I'm due to take a closer look at FHA myself. I looked into FHA's finances pretty closely a couple years ago and I remember some of what I learned back then. I took a brief look at the default figures and they have been pretty much flat over the past couple years. Given that, and based on what I know, I think that any sort of doomsday scenario is pretty unlikely, for a couple reasons:
1.) FHA had a low "market share" during the peak bubble years. Right up until Fannie and Freddie got bailed out, they dominated the market, and before the crash there was a private subprime market. As weak as FHA's lending standards were at the time, there was even easier mortgages available through other channels, and while FHA made a signifant number of horrible loans, its problems have not been nearly as severe as Fannie and Freddie or the private subprime market.
2.) When those other channels went away or had to tighten their lending stanards precipitously after the crash, after house prices had already experienced much of their declines, FHA volumes increased-- and therefore FHA has significant revenues coming in now, on loan vintages that are performing better than those in the past. If you have a lot of claims, it helps to have a lot of new premiums coming in.
3.) FHA has pricing power-- it can raise its fee, and in fact it has already done so fairly recently. For a lot of borrowers without a fat downpayment and solid platinum credit, a FHA mortgage might be about the only game in town. If claims are a little higher than anticipated, FHA could bump up its fee again, and that could cover a shortfall that would occur otherwise.
A comment about Mr. Edward Pinto's claims that if the FHA were a private mortgage insurer it would be shut down: that's really not necessarily true. It is only true that FHA's reserves are well below its statutory minimums, but I have just been reporting in recent weeks that Old Republic's mortgage insurance subsidiary's reserves fell below its statutory requirements but Old Republic was given waivers by its regulator after that to continue operating for well over a year. It was only when it became clear that the company was soon going to run out of cash that the regulator stepped in and forced the company to stop writing mortgage insurance. So just because a private mortgage insurer falls below their statutory reserve level does not mean that their regulator would shut them down.
And the fact is, FHA does still have cash reserves to pay claims, and as long as it does, it can operate with out a bailout, and could conceivably build its reserves back above the statutory minimum. Unlike the case of Old Republic's mortgage insurance unit, the FHA insurance fund's cash levels have been low but more or less steady over the past couple of years. It has already operated for well over two years with reserves below statutory minimums but has not required any bailout yet.
According to FHA's actuaries, if house prices drop significantly again this year, the fund may run out of cash and a "bailout" would then be needed to cover some claims. If house prices don't suffer any further significant declines, no bailout will be needed in all likelihood. With unemployment going down, I would think that it's getting less likely that house prices will fall much further, and therefore an FHA bailout scenario seems likely to be avoided. If there is a bailout, it is likely to be very small by recent standards.
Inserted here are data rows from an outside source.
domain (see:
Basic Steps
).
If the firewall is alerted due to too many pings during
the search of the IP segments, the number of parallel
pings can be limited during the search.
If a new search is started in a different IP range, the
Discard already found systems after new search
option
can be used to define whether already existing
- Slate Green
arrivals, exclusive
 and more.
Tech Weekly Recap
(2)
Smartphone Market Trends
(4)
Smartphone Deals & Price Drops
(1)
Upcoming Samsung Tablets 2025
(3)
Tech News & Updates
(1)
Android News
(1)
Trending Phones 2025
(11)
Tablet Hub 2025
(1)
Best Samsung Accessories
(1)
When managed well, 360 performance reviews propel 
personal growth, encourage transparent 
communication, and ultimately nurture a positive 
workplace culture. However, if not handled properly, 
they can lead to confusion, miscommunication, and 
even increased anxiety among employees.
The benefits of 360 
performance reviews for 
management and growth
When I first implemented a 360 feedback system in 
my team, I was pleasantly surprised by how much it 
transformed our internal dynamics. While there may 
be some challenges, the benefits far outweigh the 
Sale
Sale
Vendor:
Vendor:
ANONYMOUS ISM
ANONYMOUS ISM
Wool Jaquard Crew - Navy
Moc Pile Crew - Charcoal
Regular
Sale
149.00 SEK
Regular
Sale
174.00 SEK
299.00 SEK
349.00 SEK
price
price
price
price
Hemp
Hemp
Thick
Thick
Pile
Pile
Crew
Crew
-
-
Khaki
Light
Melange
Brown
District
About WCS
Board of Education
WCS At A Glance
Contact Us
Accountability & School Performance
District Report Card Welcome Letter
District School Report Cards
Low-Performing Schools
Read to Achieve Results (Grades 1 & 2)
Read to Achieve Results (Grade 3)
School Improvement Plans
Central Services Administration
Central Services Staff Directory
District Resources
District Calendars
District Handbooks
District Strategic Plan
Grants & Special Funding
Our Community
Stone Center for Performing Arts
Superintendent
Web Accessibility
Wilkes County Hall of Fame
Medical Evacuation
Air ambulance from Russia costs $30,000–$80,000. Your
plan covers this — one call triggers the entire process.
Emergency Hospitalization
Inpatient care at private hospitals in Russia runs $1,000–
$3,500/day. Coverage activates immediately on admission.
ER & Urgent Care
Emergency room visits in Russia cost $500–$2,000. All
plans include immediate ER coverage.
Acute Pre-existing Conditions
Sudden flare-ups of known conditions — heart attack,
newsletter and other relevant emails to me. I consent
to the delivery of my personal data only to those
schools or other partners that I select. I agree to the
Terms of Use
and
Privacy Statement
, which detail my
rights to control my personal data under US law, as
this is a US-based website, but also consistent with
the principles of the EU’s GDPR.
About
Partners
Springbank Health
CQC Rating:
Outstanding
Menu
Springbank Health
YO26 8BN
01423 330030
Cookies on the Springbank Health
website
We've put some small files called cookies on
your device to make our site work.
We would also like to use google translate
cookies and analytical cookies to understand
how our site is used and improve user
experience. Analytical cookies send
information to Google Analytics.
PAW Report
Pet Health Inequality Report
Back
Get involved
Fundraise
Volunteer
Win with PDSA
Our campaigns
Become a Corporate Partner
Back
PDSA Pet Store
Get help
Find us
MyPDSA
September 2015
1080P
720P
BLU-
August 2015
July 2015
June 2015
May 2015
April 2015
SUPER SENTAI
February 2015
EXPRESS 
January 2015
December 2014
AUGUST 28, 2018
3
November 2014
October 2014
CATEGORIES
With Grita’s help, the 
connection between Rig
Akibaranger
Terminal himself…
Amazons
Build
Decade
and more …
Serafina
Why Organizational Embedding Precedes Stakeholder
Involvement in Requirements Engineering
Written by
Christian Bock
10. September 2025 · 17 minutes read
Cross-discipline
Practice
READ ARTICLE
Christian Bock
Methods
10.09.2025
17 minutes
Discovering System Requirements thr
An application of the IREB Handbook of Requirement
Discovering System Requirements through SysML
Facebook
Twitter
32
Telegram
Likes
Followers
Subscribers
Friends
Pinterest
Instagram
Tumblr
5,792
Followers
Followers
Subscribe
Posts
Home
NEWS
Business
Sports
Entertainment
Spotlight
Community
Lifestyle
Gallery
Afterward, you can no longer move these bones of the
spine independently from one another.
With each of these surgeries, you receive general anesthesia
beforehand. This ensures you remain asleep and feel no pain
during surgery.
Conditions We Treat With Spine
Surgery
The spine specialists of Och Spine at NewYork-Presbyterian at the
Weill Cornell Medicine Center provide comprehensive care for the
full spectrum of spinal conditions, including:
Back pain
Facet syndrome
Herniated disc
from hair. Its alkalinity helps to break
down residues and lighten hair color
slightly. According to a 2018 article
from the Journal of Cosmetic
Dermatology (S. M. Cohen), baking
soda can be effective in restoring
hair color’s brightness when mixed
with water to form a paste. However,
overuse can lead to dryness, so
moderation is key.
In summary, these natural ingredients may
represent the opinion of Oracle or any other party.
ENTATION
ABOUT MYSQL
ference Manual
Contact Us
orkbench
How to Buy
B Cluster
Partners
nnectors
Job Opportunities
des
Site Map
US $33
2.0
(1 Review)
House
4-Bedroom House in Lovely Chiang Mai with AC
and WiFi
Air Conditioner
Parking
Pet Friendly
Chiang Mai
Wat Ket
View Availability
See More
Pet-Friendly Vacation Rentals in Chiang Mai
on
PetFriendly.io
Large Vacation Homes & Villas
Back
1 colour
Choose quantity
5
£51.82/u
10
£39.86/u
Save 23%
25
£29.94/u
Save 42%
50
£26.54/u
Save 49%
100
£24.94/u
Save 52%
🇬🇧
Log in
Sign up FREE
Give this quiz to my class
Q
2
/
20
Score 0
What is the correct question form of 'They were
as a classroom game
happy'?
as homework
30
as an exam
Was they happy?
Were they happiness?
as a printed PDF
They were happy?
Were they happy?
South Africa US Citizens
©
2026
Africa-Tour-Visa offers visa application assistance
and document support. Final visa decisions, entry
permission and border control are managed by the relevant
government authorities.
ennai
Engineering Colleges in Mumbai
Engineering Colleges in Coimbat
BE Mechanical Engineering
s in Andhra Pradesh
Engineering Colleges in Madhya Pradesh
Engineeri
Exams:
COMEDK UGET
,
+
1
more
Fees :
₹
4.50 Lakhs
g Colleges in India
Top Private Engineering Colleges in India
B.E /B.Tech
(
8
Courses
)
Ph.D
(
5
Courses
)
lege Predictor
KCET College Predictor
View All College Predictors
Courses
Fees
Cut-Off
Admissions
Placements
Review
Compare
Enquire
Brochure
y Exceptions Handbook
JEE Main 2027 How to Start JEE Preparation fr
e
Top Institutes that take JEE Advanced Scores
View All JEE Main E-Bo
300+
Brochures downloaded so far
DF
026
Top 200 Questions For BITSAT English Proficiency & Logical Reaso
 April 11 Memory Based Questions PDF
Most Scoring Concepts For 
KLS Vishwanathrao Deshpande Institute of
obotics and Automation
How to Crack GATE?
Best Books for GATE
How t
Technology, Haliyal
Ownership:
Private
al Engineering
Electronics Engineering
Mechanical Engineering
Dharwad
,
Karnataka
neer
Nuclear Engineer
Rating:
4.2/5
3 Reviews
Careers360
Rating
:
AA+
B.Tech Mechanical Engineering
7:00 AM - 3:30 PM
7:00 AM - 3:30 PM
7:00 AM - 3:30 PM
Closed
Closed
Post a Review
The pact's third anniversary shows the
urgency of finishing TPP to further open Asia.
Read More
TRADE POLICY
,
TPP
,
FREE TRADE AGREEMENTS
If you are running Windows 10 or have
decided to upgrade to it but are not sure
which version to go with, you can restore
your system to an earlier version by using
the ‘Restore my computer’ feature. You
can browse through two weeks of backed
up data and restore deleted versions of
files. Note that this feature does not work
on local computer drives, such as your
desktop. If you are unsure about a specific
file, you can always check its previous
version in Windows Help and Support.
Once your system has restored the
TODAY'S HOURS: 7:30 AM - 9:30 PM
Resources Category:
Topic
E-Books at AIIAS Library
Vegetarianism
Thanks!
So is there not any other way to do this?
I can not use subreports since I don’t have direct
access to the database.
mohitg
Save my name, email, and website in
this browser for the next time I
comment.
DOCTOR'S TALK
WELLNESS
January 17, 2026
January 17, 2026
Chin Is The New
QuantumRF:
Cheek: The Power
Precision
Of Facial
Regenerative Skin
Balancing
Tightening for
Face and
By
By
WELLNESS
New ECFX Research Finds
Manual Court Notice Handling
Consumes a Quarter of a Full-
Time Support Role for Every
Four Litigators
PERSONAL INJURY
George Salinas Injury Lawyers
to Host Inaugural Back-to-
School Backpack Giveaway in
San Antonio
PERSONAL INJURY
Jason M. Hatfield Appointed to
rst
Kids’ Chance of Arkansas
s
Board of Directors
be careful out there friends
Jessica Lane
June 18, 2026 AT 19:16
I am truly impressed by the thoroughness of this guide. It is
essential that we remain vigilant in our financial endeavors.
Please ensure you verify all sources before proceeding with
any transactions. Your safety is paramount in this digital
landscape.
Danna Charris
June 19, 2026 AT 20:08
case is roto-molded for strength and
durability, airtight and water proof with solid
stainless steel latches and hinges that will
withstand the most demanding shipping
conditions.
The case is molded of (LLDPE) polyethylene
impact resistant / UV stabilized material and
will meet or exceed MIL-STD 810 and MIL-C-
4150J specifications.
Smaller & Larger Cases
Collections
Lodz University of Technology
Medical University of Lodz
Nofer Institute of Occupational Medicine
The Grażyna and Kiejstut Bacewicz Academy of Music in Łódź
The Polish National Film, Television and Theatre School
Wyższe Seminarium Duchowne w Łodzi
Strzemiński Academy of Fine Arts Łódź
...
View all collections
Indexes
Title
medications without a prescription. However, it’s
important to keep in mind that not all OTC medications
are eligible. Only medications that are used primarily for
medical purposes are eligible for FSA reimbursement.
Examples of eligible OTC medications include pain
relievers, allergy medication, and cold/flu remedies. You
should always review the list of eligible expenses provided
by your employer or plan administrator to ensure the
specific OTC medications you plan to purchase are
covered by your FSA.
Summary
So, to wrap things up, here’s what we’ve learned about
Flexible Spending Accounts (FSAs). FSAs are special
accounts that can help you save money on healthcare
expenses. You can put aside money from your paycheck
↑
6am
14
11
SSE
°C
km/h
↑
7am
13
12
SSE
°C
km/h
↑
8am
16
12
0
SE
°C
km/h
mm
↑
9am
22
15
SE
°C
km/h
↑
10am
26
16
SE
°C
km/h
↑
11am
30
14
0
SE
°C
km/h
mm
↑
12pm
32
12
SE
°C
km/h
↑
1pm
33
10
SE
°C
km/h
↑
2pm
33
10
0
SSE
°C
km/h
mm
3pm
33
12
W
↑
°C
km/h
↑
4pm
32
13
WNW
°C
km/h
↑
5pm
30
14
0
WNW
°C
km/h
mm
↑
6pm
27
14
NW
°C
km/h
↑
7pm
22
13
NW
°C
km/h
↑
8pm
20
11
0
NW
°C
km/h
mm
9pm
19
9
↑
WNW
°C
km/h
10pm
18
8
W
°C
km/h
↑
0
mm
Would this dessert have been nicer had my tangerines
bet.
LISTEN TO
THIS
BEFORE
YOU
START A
Even if the FHA would eventually need a bailout, the fact is that without the FHA insuring mortgages for the past few years, we would be in much worse shape than we are in the housing market, becasue even fewer people would have been able to buy all these foreclosed houses that are coming on the market. I just recently blogged about how I'm fixing up a house to fix up and sell, and in all likelihood, when we sell the place it will be to an FHA buyer, because most of the sales in that neighborhood are FHA. In the country, about 50% of sales are FHA. A $10 or $20 billion bailout would really be a small price to pay for the role that FHA has played in stabilizing the market and ensuring some baseline level of demand the past few years.
Finally-- and you can take this with a grain of salt since I lean left politically-- I think that what you see from Congress on the FHA is fear-mongering in an election year. They want people to believe that disaster is just around the corner so that people will vote Obama and the Democrats out in November.